Electrocatalysts with Tailored Properties

Sunday, 5 October 2014: 09:20
Sunrise, 2nd Floor, Galactic Ballroom 7 (Moon Palace Resort)
Y. Kang, J. D. Snyder, D. Li, N. M. Markovic, and V. R. Stamenkovic (Argonne National Laboratory)
Hindering the global commercialization of polymer electrolyte membrane fuel cells are the limitations of the current technology to provide long operational lifetimes at a minimized cost.  These issues can be tied, to a large degree, to the sluggish kinetics of the cathodic oxygen reduction reaction (ORR) where significant quantities of precious metal based catalyst are required to produce optimal power.  Ability to control structure at the atomic level can effectively tailor catalytic properties of materials, enabling enhancements in activity and durability.  Intense research efforts are focused on development of efficient electrocatalysts with minimal amount of precious metal and low cost.  Alloying Pt with non-noble metals was found to be effective approach in reducing the Pt content in electrocatalysts by increasing their intrinsic activity.  It was demonstrated that the formation of a nano-segregated Pt(111)-Skin structure over a bulk single-crystal alloys could enhance the ORR activity (vs. Pt/C) by two orders of magnitude through altered electronic structure of Pt surface atoms.  In spite of large improvements, these materials cannot be part of electrochemical devices but their outstanding catalytic performance can serve to guide the research aimed to development of more active nanoscale materials that offer high surface area utilization.  The effect of nanoparticle size, surface mophology, composition and near-surface composition, shape, architecture will be thorougly discussed. 

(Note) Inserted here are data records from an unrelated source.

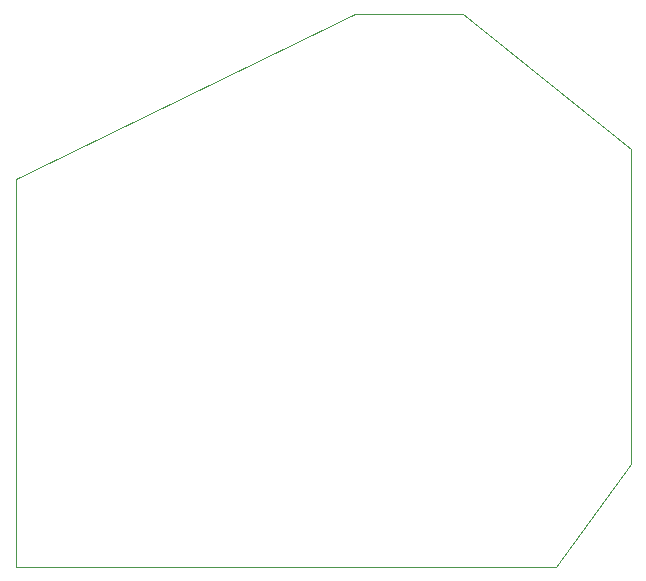
<source format=gbr>
%TF.GenerationSoftware,KiCad,Pcbnew,(5.1.10)-1*%
%TF.CreationDate,2021-11-16T17:31:42+11:00*%
%TF.ProjectId,FIRE TEST Panel PCB V2,46495245-2054-4455-9354-2050616e656c,rev?*%
%TF.SameCoordinates,Original*%
%TF.FileFunction,Profile,NP*%
%FSLAX46Y46*%
G04 Gerber Fmt 4.6, Leading zero omitted, Abs format (unit mm)*
G04 Created by KiCad (PCBNEW (5.1.10)-1) date 2021-11-16 17:31:42*
%MOMM*%
%LPD*%
G01*
G04 APERTURE LIST*
%TA.AperFunction,Profile*%
%ADD10C,0.050000*%
%TD*%
G04 APERTURE END LIST*
D10*
X151028400Y-75488800D02*
X165201600Y-86868000D01*
X141833600Y-75438000D02*
X151028400Y-75488800D01*
X165201600Y-113588800D02*
X165201600Y-86868000D01*
X158902400Y-122275600D02*
X165201600Y-113588800D01*
X113131600Y-122275600D02*
X113131600Y-89458800D01*
X158902400Y-122275600D02*
X113131600Y-122275600D01*
X113131600Y-89458800D02*
X141833600Y-75438000D01*
M02*

</source>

            The main emphasis will be on the caged, hollow nanoframes that offer a new direction in the catalyst development and great promise to meeting the performance goals.  The hollow interior greatly diminishes buried non-functional precious metal atoms, and their uncommon geometry provides a pathway for tailoring physical and chemical properties.  The open structure of the Pt3Ni nanoframes address some of the major design criteria for advanced nanoscale electrocatalysts, namely, high surface-to-volume ratio, 3D surface molecular accessibility, and optimal precious metal utilization.  The approach presented here for the structural evolution of a bimetallic nanostructure from solid polyhedra to hollow highly crystalline nanoframes with controlled size, structure and composition can be readily applied to other multimetallic electrocatalysts. 

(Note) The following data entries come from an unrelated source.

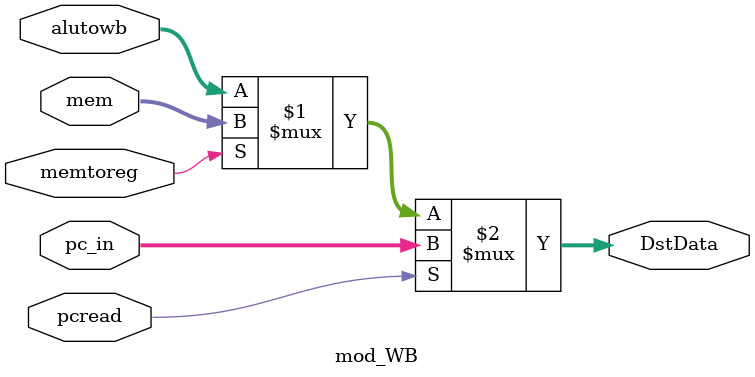
<source format=v>

module mod_WB (
        input pcread, memtoreg,
        input [15:0] pc_in, alutowb, mem,
        output [15:0] DstData);

    //wire
    assign DstData = pcread ? pc_in : (memtoreg ? mem : alutowb);
    
endmodule
</source>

                In adition, we further push the evolution of nanoscale ORR electrocatalyst design where the use of targeted deposition, for both well-defined thin-films with layered structures and  monodisperse nanocrystals with well-controlled core-shell structures, of strategically selected alloying components yields a multilayered electrocatalyst with enhanced activity and durability as well as optimized precious metals utilization.  Through careful Au doping of Pt alloy catalysts we have determined: 1) sublayer Au atoms can effectively stabilize Pt-alloy ORR electrocatalysts without sacrificing activity by adjusting the thermodynamics of subsurface oxygen induced place-exchange, whereas surface Au atoms, while also enhancing durability, deactivate Pt-alloy electrocatalysts through a blocking of active sites and promotion of 2-electron rather than 4-electron ORR; 2) transition metal core with a Pt-alloy shell effectively reduces the overall amount of electrochemically inactive precious metal content while maintaining high ORR activity. 

[1]  Stamenkovic et al. Science315 (2007) 493.

[2]  Stamenkovic et al. Nature Materials6 (2007) 241.

[3]  Wang et al. Nano Letters11 (2011)919.

[4]  Chen et al. Science 343 (2014) 1339.